Just Another Day in Jail

Just Another Day in Jail

Once again, the William G. Truesdale Detention Center in Alexandria provides the best housing and security for another alleged international terrorist. The word alleged must be used here in fairness before a federal court criminal trial steals all the headlines.

From the moment Ahmed Abu Khatallah was grabbed, I mean captured, by military commandos in Libya on the night of June 15-16, there was little or no doubt the 43-year-old would find a new home on Mill Road, Alexandria.

Sheriff Dana Lawhorne and his staff automatically figured another “special” prisoner would be gracing the facilities.

Abu Khatallah is the point-man, the considered ringleader, in the horrendous 2012 Benghazi fatal attack on the American diplomatic mission — the ambassador and three security officers were killed.

The city’s jail is well known for its first-class security services. The last terrorist held there was Zacarias Moussaoui. He pleaded guilty to the conspiracy to kill Americans in the 9-11 attacks. After three years in the Alexandria jail, he was transferred in May 2006 to the federal super-max prison in Florence, Colo. for the rest of his life.

Prospects for Mr. Abu Khatallah, obviously if found guilty, are likely also to be in Colorado. That is a bit premature at this point.

Hearing the news the Libyan had been captured and the ensuing squabbling whether or not he would be tried by a military court or the federal court, this was evidence the feds would consider Sheriff Lawhorne’s domain rather than Guantanamo, Cuba. The Truesdale facility, I can speak with some ability, probably is the best throughout Virginia and quite possibly anyplace else.

The facility has a long-term contract to house federal prisoners. It’s been a successful relationship. The association between the U. S. Marshals Service and the Alexandria Sheriff’s Office is nothing short of outstanding. From transporting and housing prisoners, the security team is solid. From the days of Captain John Griggs, now retired, to Deputy Chief Clarke Stearns, recently retired, and now to Deputy Chief Doug Schuler, Sheriff Lawhorne has an esteemed team.

For the sake of security we won’t report here the exact section of the jail where Abu Khatallah now calls home. Can say he will not be in general population. He will get “room service” and be under 24-hour surveillance.

When the alleged terrorist is transferred to the Washington Federal Court from Alexandria, U.S. Marshals will take him from his abode to the vehicles for a secured ride.

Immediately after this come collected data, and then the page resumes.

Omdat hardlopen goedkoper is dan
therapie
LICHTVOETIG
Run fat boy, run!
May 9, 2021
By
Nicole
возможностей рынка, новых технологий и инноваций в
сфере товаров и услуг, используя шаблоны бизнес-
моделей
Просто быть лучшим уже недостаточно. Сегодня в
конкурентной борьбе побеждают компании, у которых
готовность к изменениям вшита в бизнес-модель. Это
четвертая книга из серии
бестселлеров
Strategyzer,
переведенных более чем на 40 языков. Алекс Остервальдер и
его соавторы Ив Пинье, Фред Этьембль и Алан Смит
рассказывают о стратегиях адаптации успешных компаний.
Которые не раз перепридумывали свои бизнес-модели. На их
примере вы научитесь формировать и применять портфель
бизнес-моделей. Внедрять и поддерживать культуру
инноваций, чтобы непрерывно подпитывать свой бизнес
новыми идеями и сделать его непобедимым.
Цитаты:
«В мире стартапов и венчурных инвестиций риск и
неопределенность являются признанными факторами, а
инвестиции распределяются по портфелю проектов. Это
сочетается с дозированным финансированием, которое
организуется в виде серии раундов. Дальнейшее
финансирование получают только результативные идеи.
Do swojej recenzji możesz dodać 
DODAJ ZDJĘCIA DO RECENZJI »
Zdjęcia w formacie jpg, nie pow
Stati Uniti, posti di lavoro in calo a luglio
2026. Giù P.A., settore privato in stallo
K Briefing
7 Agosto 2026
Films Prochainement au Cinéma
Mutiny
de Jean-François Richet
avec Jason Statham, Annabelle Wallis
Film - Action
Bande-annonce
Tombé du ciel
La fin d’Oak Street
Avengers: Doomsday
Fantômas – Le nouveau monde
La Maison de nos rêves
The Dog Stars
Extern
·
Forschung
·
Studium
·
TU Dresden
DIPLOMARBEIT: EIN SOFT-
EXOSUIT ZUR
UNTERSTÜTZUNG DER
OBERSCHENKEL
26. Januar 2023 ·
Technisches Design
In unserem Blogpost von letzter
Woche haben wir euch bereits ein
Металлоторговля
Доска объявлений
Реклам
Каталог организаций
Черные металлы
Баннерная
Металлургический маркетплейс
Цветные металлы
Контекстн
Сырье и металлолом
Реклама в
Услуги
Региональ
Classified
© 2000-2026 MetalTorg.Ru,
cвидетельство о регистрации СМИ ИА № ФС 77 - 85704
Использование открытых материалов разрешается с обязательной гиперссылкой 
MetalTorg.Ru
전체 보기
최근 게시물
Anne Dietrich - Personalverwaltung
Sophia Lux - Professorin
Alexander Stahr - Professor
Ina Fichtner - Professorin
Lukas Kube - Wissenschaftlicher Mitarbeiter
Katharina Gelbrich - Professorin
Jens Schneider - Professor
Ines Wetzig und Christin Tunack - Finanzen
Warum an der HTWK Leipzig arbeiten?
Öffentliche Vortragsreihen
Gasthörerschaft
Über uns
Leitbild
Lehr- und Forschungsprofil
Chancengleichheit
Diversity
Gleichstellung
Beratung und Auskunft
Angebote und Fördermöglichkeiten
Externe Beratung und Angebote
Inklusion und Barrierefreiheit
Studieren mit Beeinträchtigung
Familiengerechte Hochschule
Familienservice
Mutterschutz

Actually, life around the jail won’t notice any change. The routine of every deputy and sworn and civilian staff will be the same. The education unit, the chaplain’s work, the feeding programs and haircutting will continue seamlessly.

Abu Khattala arrived in Alexandria under constant interrogation from the military, FBI, CIA, et al, on the Navy ship New York, helicoptered to Washington for Saturday’s appearance before a federal magistrate judge. Obviously he received a federal public defender, was read his Miranda rights, held without bond, pleaded not guilty. Reports are he was physically tired, bedraggled naturally. Unless he wants it, he won’t get a shave and a haircut. There’s a law against that.

How long will the legal procedures take? No one knows. No photos will be possible either. Glimpses of the alleged terrorist will only be from artists’ courtroom drawings. No times will be released on transfers from jail to court, besides all marshal’s vehicles have darkened windows and parking is securely under the courthouse.

Actually, Sheriff Lawhorne’s jail on the international stage will be rather quiet. At least to the public. Daily security will be the best, as it is all the time.